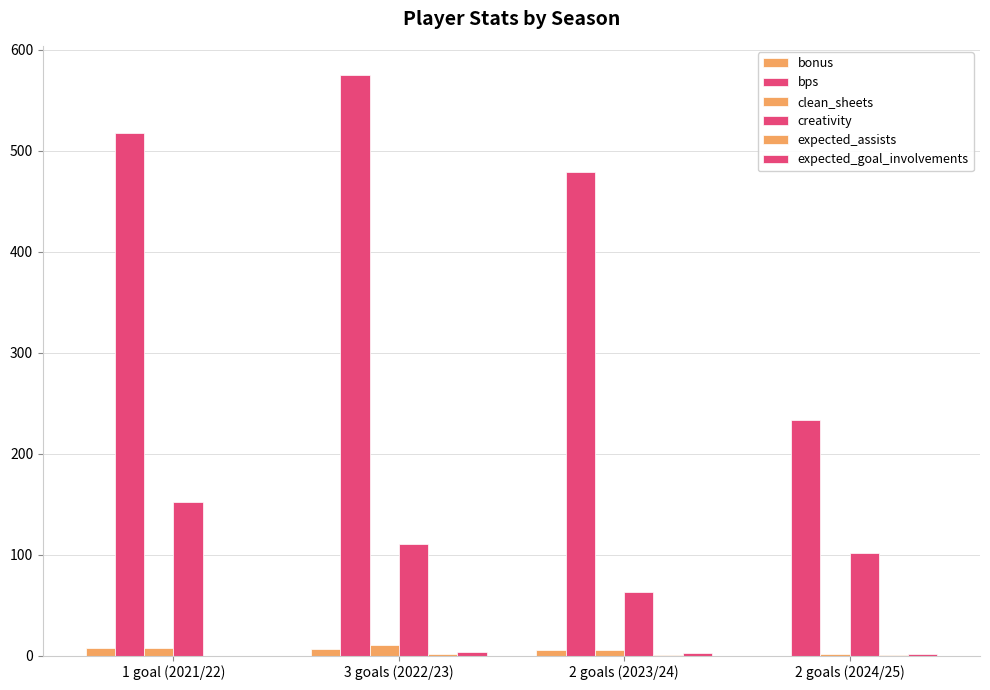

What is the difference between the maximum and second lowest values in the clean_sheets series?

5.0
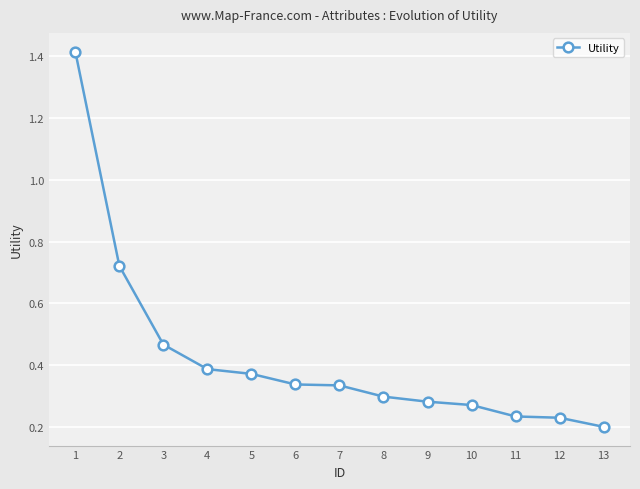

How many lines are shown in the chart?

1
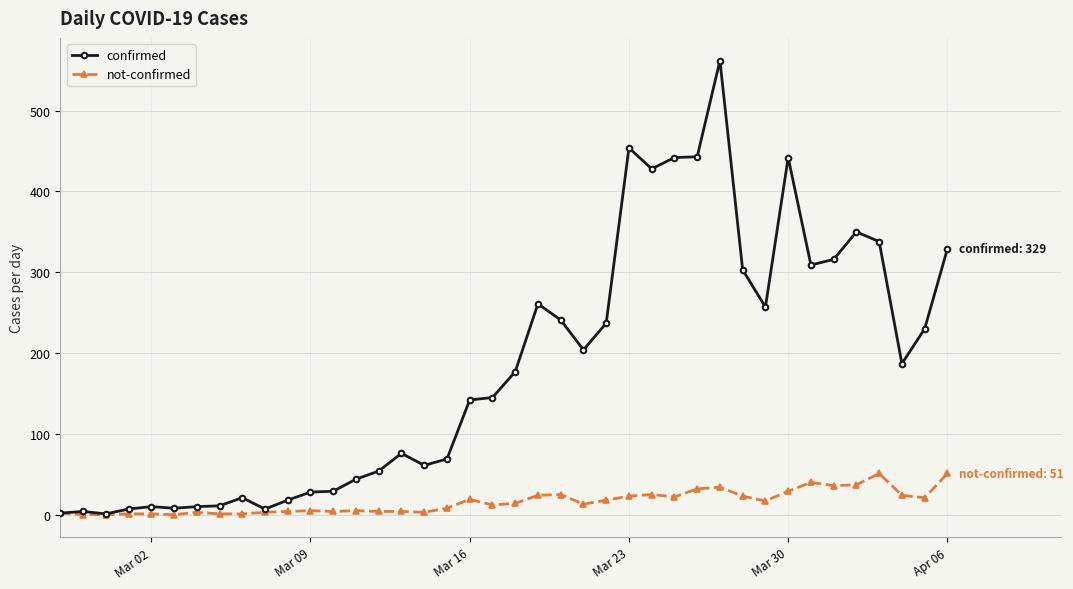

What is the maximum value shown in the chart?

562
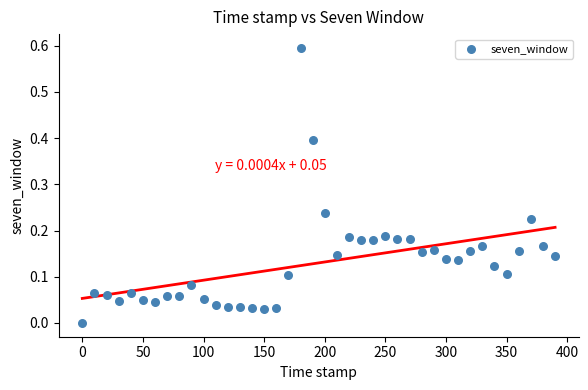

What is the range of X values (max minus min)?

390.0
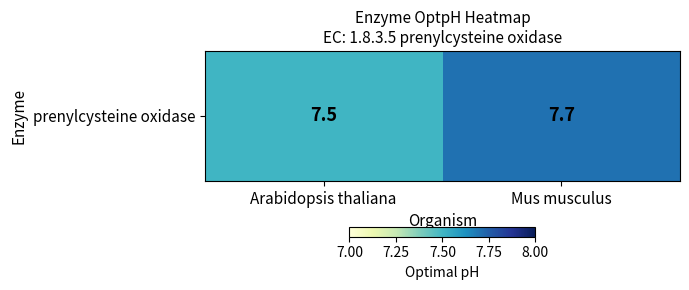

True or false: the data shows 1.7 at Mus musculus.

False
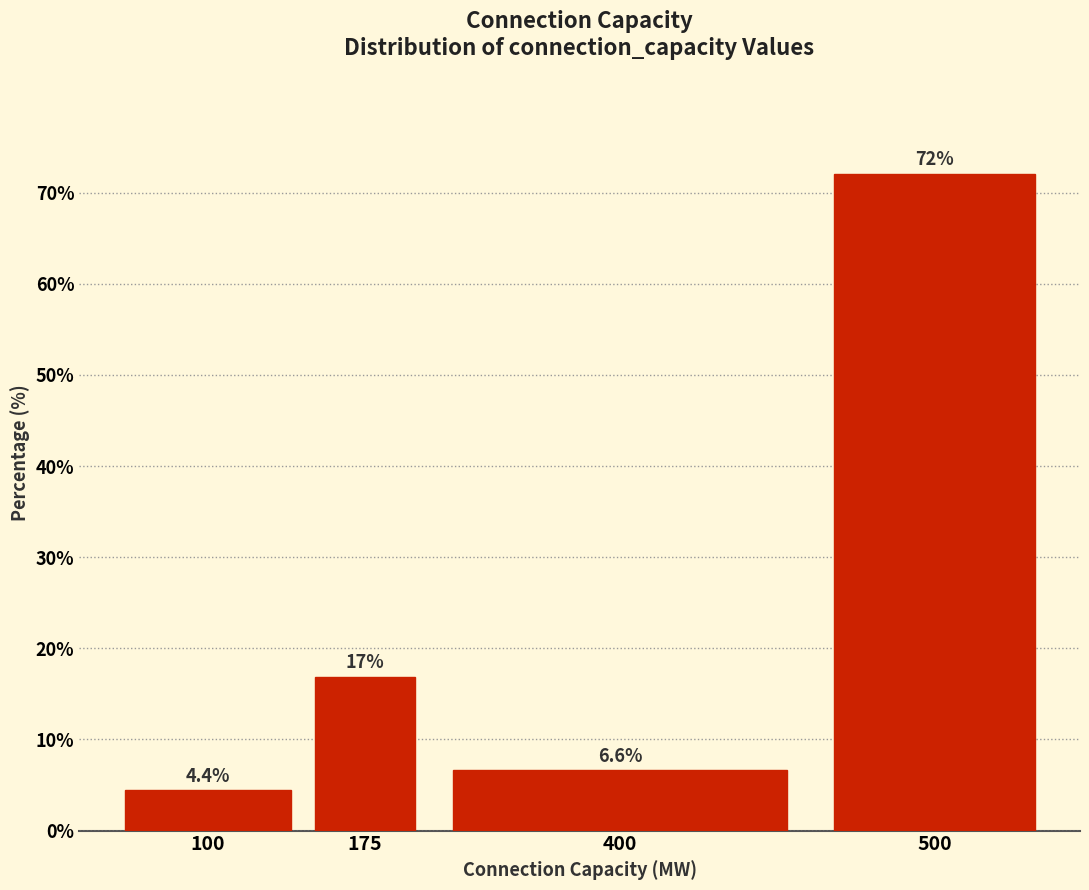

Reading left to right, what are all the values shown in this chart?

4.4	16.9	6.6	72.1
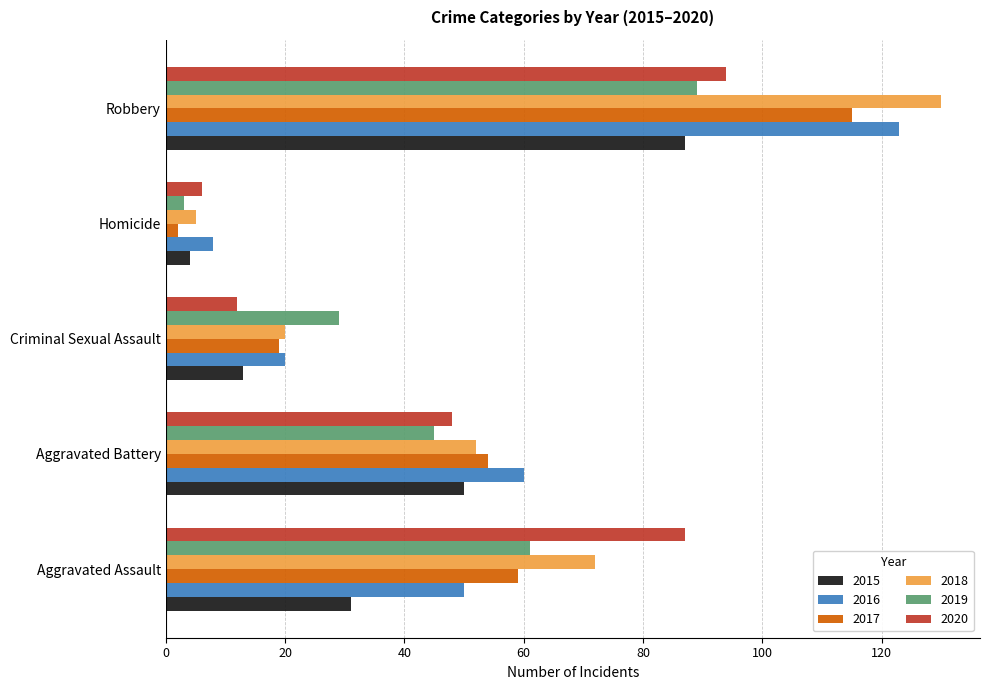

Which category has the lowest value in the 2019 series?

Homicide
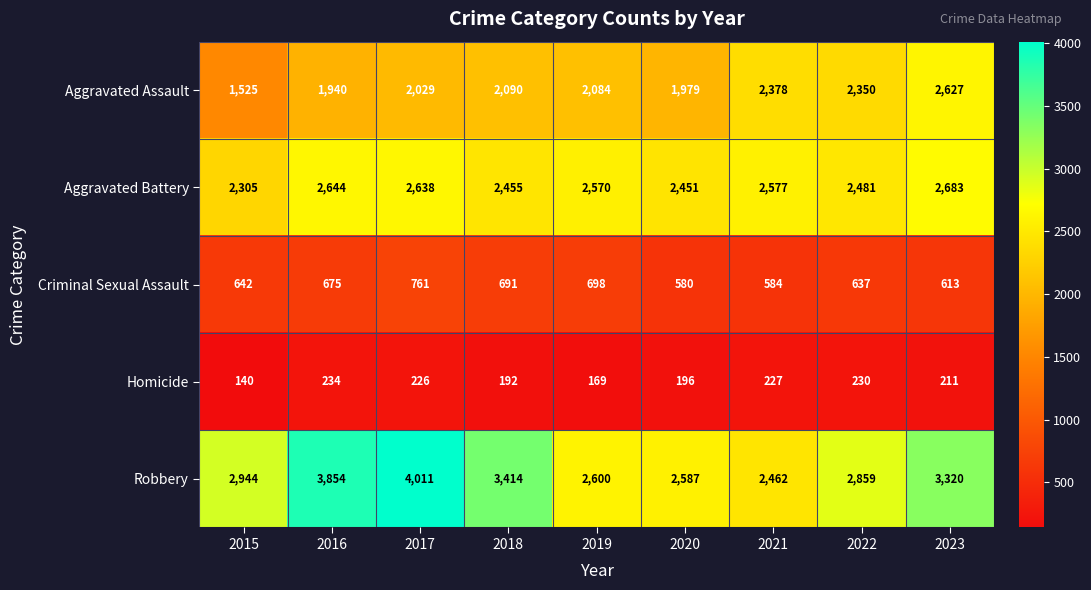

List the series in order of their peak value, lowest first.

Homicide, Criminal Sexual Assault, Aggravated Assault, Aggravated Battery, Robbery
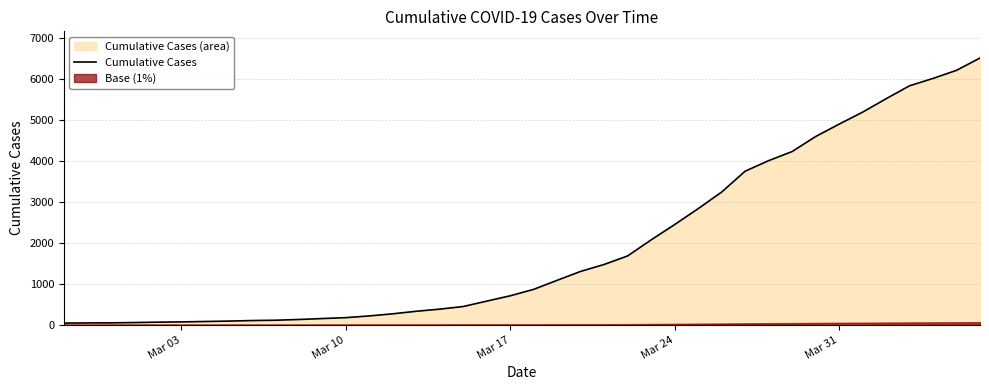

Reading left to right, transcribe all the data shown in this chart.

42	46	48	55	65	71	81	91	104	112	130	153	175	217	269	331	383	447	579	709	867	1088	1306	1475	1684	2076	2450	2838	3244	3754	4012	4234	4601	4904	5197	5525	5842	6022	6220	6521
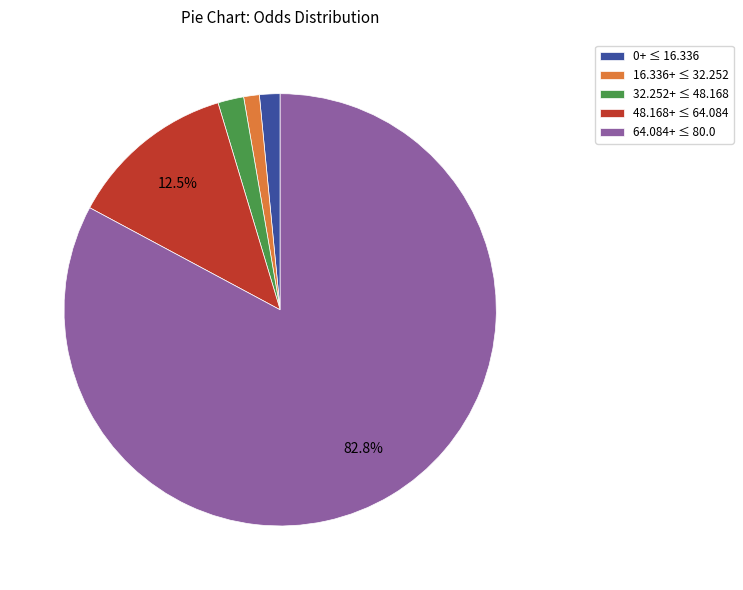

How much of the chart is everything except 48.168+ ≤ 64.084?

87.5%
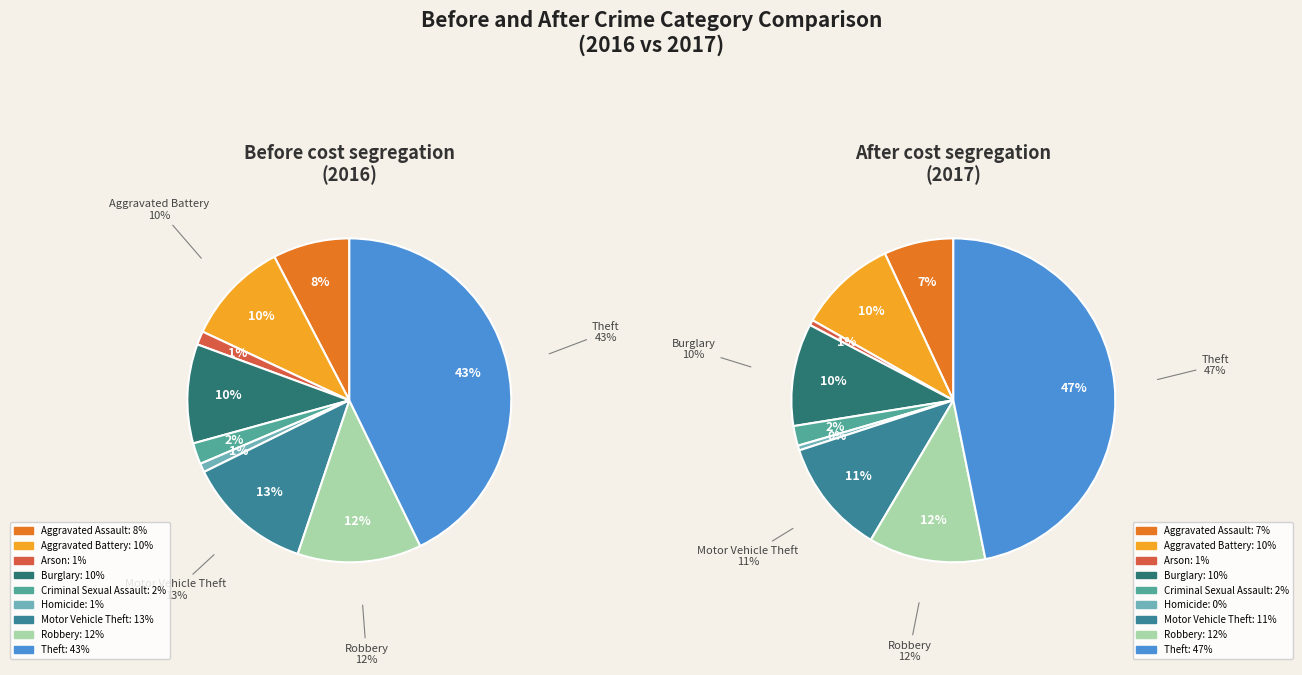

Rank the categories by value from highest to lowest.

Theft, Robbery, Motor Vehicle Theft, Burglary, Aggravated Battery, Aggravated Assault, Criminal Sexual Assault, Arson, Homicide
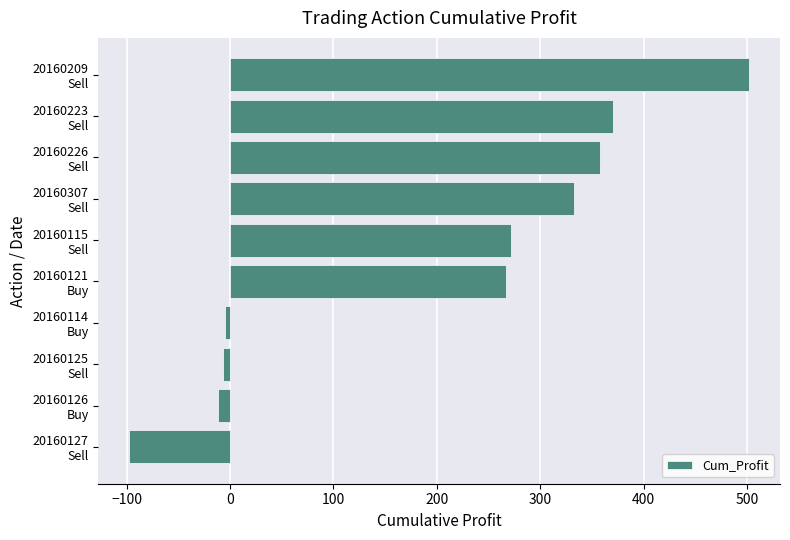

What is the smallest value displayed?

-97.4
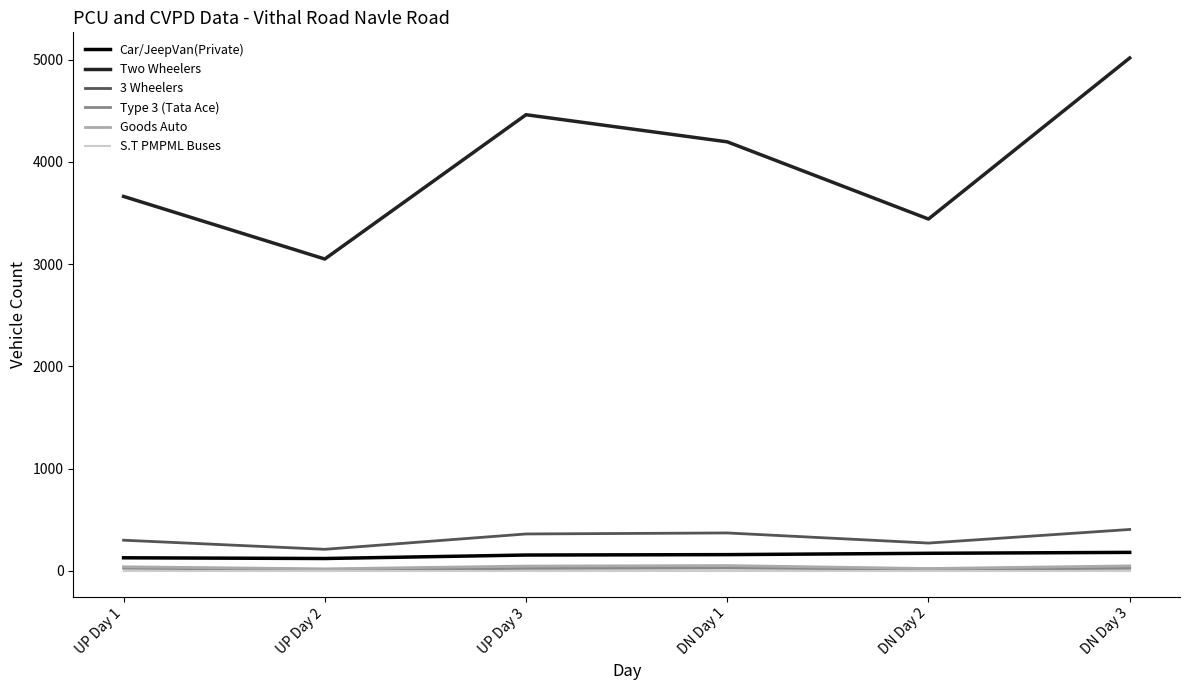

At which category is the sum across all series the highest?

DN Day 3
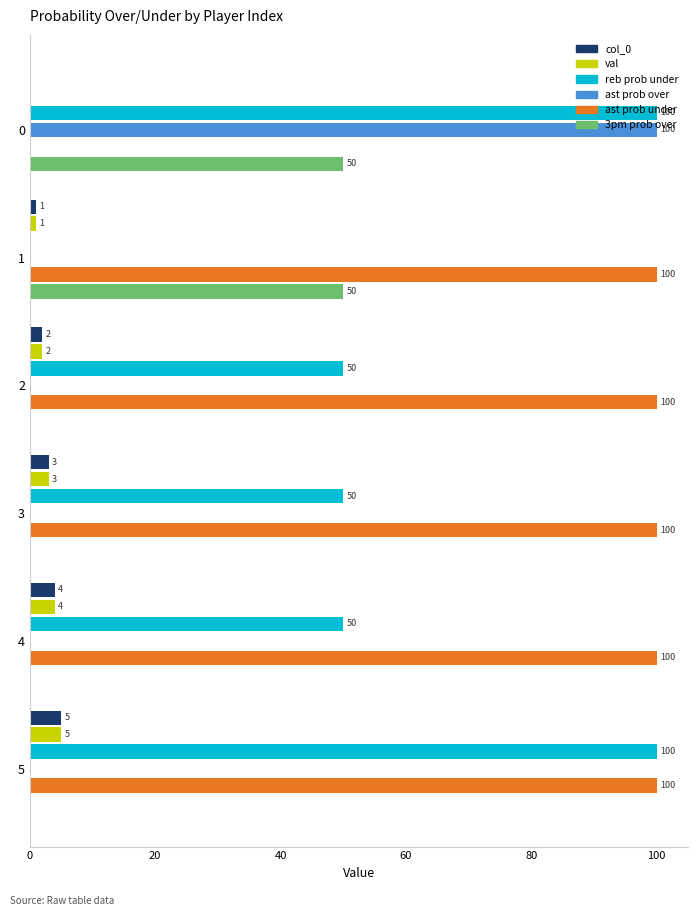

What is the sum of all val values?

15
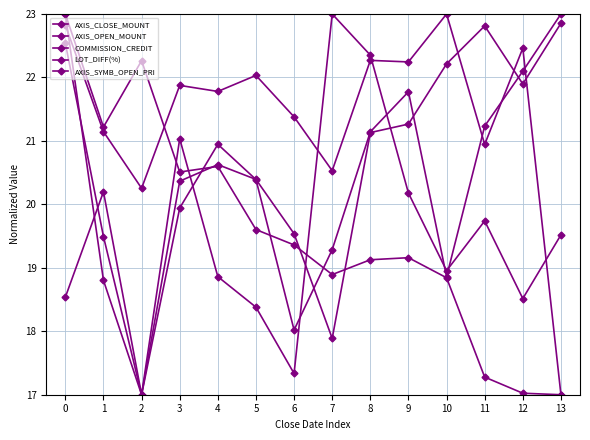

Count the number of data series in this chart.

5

#####

● Task goal: State how many lines in the data above contain the word "series", giving only the number.

● Result for this task: 5